__Task brief__. Your output should be the records below, word for word and picture-free.

__Input records__.
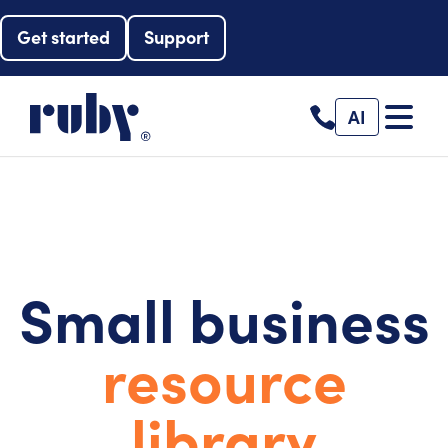
Get started
Support
AI
Small business
resource
library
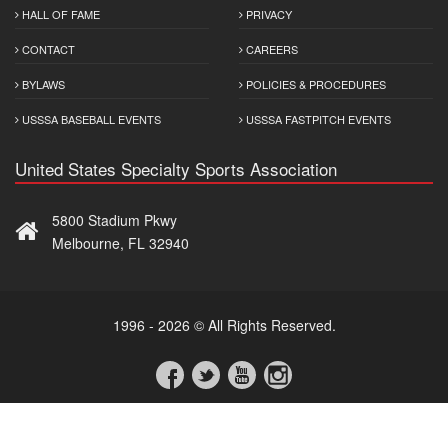
HALL OF FAME
PRIVACY
CONTACT
CAREERS
BYLAWS
POLICIES & PROCEDURES
USSSA BASEBALL EVENTS
USSSA FASTPITCH EVENTS
United States Specialty Sports Association
5800 Stadium Pkwy
Melbourne, FL 32940
1996 - 2026 © All Rights Reserved.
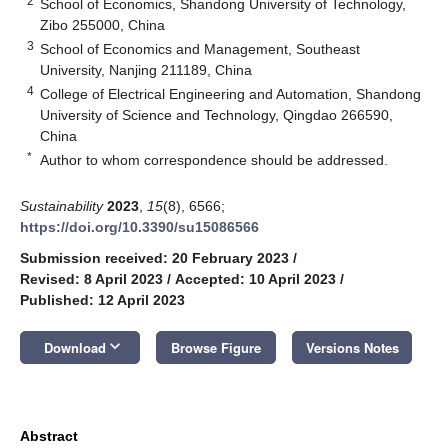
2
School of Economics, Shandong University of Technology,
Zibo 255000, China
3
School of Economics and Management, Southeast
University, Nanjing 211189, China
4
College of Electrical Engineering and Automation, Shandong
University of Science and Technology, Qingdao 266590,
China
*
Author to whom correspondence should be addressed.
Sustainability
2023
,
15
(8), 6566;
https://doi.org/10.3390/su15086566
Submission received: 20 February 2023
/
Revised: 8 April 2023
/
Accepted: 10 April 2023
/
Published: 12 April 2023
keyboard_arrow_down
Download
Browse Figure
Versions Notes
Abstract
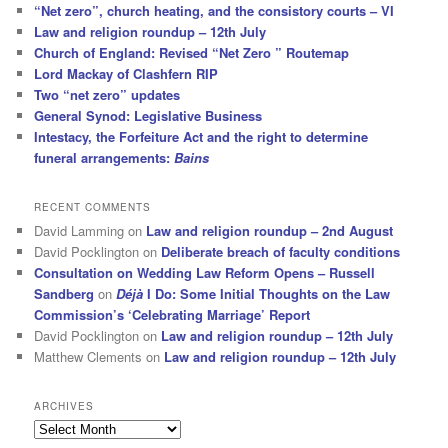
“Net zero”, church heating, and the consistory courts – VI
Law and religion roundup – 12th July
Church of England: Revised “Net Zero ” Routemap
Lord Mackay of Clashfern RIP
Two “net zero” updates
General Synod: Legislative Business
Intestacy, the Forfeiture Act and the right to determine
funeral arrangements:
Bains
RECENT COMMENTS
David Lamming
on
Law and religion roundup – 2nd August
David Pocklington
on
Deliberate breach of faculty conditions
Consultation on Wedding Law Reform Opens – Russell
Sandberg
on
Déjà
I Do: Some Initial Thoughts on the Law
Commission’s ‘Celebrating Marriage’ Report
David Pocklington
on
Law and religion roundup – 12th July
Matthew Clements
on
Law and religion roundup – 12th July
ARCHIVES
Archives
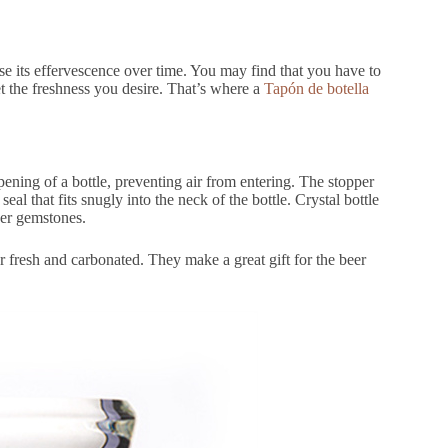
ose its effervescence over time. You may find that you have to
et the freshness you desire. That’s where a
Tapón de botella
 opening of a bottle, preventing air from entering. The stopper
eal that fits snugly into the neck of the bottle. Crystal bottle
her gemstones.
r fresh and carbonated. They make a great gift for the beer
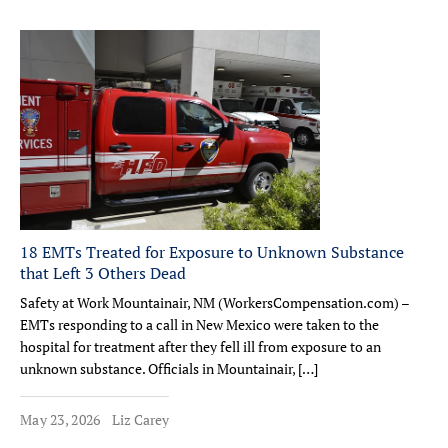
18 EMTs Treated for Exposure to Unknown Substance
that Left 3 Others Dead
Safety at Work Mountainair, NM (WorkersCompensation.com) –
EMTs responding to a call in New Mexico were taken to the
hospital for treatment after they fell ill from exposure to an
unknown substance. Officials in Mountainair, […]
May 23, 2026
Liz Carey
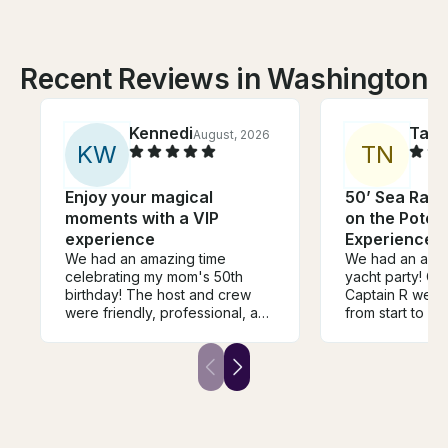
Recent Reviews in Washington
Kennedi
Tab
August, 2026
K
W
T
N
Enjoy your magical
50’ Sea Ray 
moments with a VIP
on the Poto
experience
Experience l
We had an amazing time
We had an amaz
celebrating my mom's 50th
yacht party! Ca
birthday! The host and crew
Captain R were
were friendly, professional, and
from start to fi
made the entire experience so
professional, fr
much fun. The yacht was
made sure ever
beautiful, and everything, for
while still crea
the most part, went smoothly.
relaxing atmos
My only suggestion would be
yacht was clean
to clarify the pickup location
maintained, an
before the trip, as the system-
organized perfectl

__Answer to the exercise__.
Get started
Support
AI
Small business
resource
library
HALL OF FAME
PRIVACY
CONTACT
CAREERS
BYLAWS
POLICIES & PROCEDURES
USSSA BASEBALL EVENTS
USSSA FASTPITCH EVENTS
United States Specialty Sports Association
5800 Stadium Pkwy
Melbourne, FL 32940
1996 - 2026 © All Rights Reserved.
2
School of Economics, Shandong University of Technology,
Zibo 255000, China
3
School of Economics and Management, Southeast
University, Nanjing 211189, China
4
College of Electrical Engineering and Automation, Shandong
University of Science and Technology, Qingdao 266590,
China
*
Author to whom correspondence should be addressed.
Sustainability
2023
,
15
(8), 6566;
https://doi.org/10.3390/su15086566
Submission received: 20 February 2023
/
Revised: 8 April 2023
/
Accepted: 10 April 2023
/
Published: 12 April 2023
keyboard_arrow_down
Download
Browse Figure
Versions Notes
Abstract
“Net zero”, church heating, and the consistory courts – VI
Law and religion roundup – 12th July
Church of England: Revised “Net Zero ” Routemap
Lord Mackay of Clashfern RIP
Two “net zero” updates
General Synod: Legislative Business
Intestacy, the Forfeiture Act and the right to determine
funeral arrangements:
Bains
RECENT COMMENTS
David Lamming
on
Law and religion roundup – 2nd August
David Pocklington
on
Deliberate breach of faculty conditions
Consultation on Wedding Law Reform Opens – Russell
Sandberg
on
Déjà
I Do: Some Initial Thoughts on the Law
Commission’s ‘Celebrating Marriage’ Report
David Pocklington
on
Law and religion roundup – 12th July
Matthew Clements
on
Law and religion roundup – 12th July
ARCHIVES
Archives
ose its effervescence over time. You may find that you have to
et the freshness you desire. That’s where a
Tapón de botella
 opening of a bottle, preventing air from entering. The stopper
eal that fits snugly into the neck of the bottle. Crystal bottle
her gemstones.
r fresh and carbonated. They make a great gift for the beer
18 EMTs Treated for Exposure to Unknown Substance
that Left 3 Others Dead
Safety at Work Mountainair, NM (WorkersCompensation.com) –
EMTs responding to a call in New Mexico were taken to the
hospital for treatment after they fell ill from exposure to an
unknown substance. Officials in Mountainair, […]
May 23, 2026
Liz Carey
Recent Reviews in Washington
Kennedi
Tab
August, 2026
K
W
T
N
Enjoy your magical
50’ Sea Ray 
moments with a VIP
on the Poto
experience
Experience l
We had an amazing time
We had an amaz
celebrating my mom's 50th
yacht party! Ca
birthday! The host and crew
Captain R were
were friendly, professional, and
from start to fi
made the entire experience so
professional, fr
much fun. The yacht was
made sure ever
beautiful, and everything, for
while still crea
the most part, went smoothly.
relaxing atmos
My only suggestion would be
yacht was clean
to clarify the pickup location
maintained, an
before the trip, as the system-
organized perfectl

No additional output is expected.